_Brief_: Within the data that follows, tally every line containing "Trichloroethane". Provide only the tally.
[[ Material for this task, beginning ]]
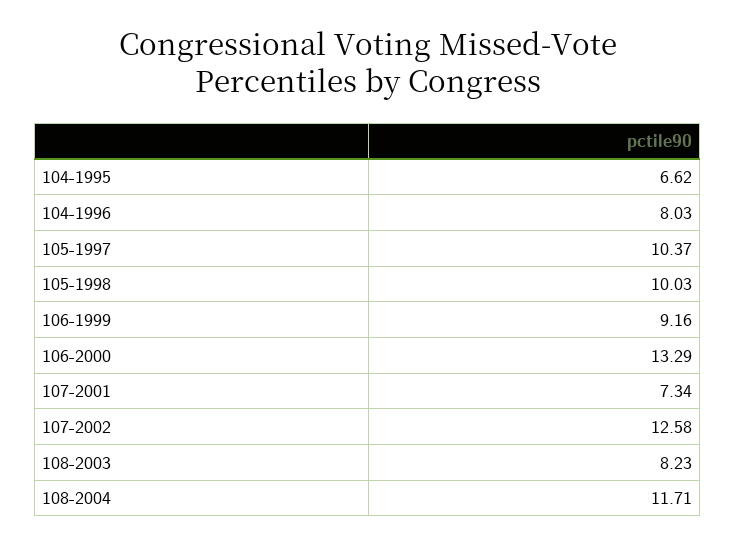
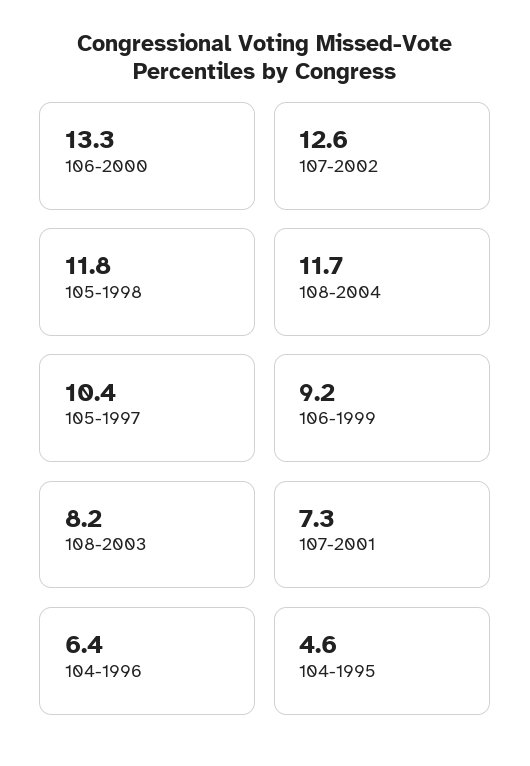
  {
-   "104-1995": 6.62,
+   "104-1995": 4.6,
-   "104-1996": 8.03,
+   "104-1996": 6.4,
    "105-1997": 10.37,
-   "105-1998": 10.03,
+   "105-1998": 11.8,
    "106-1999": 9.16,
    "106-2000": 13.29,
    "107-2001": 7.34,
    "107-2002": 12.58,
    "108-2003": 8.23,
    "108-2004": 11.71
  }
[[ Material for this task, end ]]
[[ Material for this task, beginning ]]
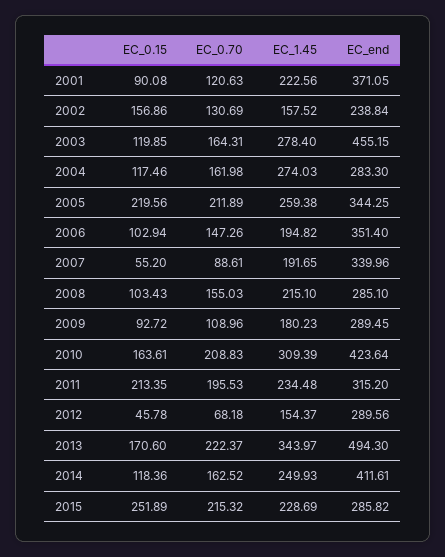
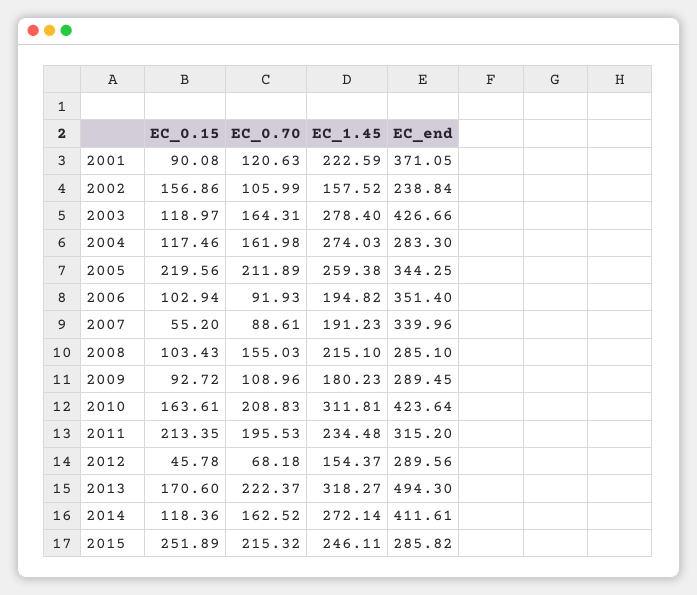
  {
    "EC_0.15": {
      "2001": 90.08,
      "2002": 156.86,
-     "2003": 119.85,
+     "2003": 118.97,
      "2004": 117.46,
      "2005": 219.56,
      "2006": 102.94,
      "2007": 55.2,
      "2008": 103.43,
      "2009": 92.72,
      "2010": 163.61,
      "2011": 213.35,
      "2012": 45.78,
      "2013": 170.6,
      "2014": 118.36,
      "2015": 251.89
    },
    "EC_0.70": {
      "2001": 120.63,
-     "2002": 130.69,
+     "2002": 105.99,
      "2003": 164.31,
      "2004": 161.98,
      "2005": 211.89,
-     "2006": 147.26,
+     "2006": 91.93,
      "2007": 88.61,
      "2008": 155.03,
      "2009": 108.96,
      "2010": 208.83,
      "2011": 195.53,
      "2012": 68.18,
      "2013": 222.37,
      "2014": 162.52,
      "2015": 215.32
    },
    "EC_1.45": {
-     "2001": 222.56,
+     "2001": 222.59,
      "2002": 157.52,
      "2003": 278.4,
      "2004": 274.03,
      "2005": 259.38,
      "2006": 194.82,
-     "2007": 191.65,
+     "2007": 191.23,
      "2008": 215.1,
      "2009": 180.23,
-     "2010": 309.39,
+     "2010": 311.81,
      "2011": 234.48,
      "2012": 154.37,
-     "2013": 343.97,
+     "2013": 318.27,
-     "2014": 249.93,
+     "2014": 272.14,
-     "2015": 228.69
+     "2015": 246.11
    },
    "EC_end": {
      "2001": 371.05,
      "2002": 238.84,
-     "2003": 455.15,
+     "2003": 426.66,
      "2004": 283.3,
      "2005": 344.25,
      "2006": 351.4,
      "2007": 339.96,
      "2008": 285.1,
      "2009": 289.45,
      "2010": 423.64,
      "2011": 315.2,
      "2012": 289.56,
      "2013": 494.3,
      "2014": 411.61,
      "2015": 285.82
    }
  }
[[ Material for this task, end ]]
[[ Material for this task, beginning ]]
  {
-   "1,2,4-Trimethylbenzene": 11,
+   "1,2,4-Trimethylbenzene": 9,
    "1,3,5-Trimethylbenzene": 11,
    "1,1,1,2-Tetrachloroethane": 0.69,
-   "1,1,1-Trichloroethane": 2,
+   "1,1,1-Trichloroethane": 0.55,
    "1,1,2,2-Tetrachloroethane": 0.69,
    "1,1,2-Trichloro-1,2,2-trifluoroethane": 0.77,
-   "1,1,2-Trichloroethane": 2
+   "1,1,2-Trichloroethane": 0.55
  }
[[ Material for this task, end ]]
_Answer to the problem_: 4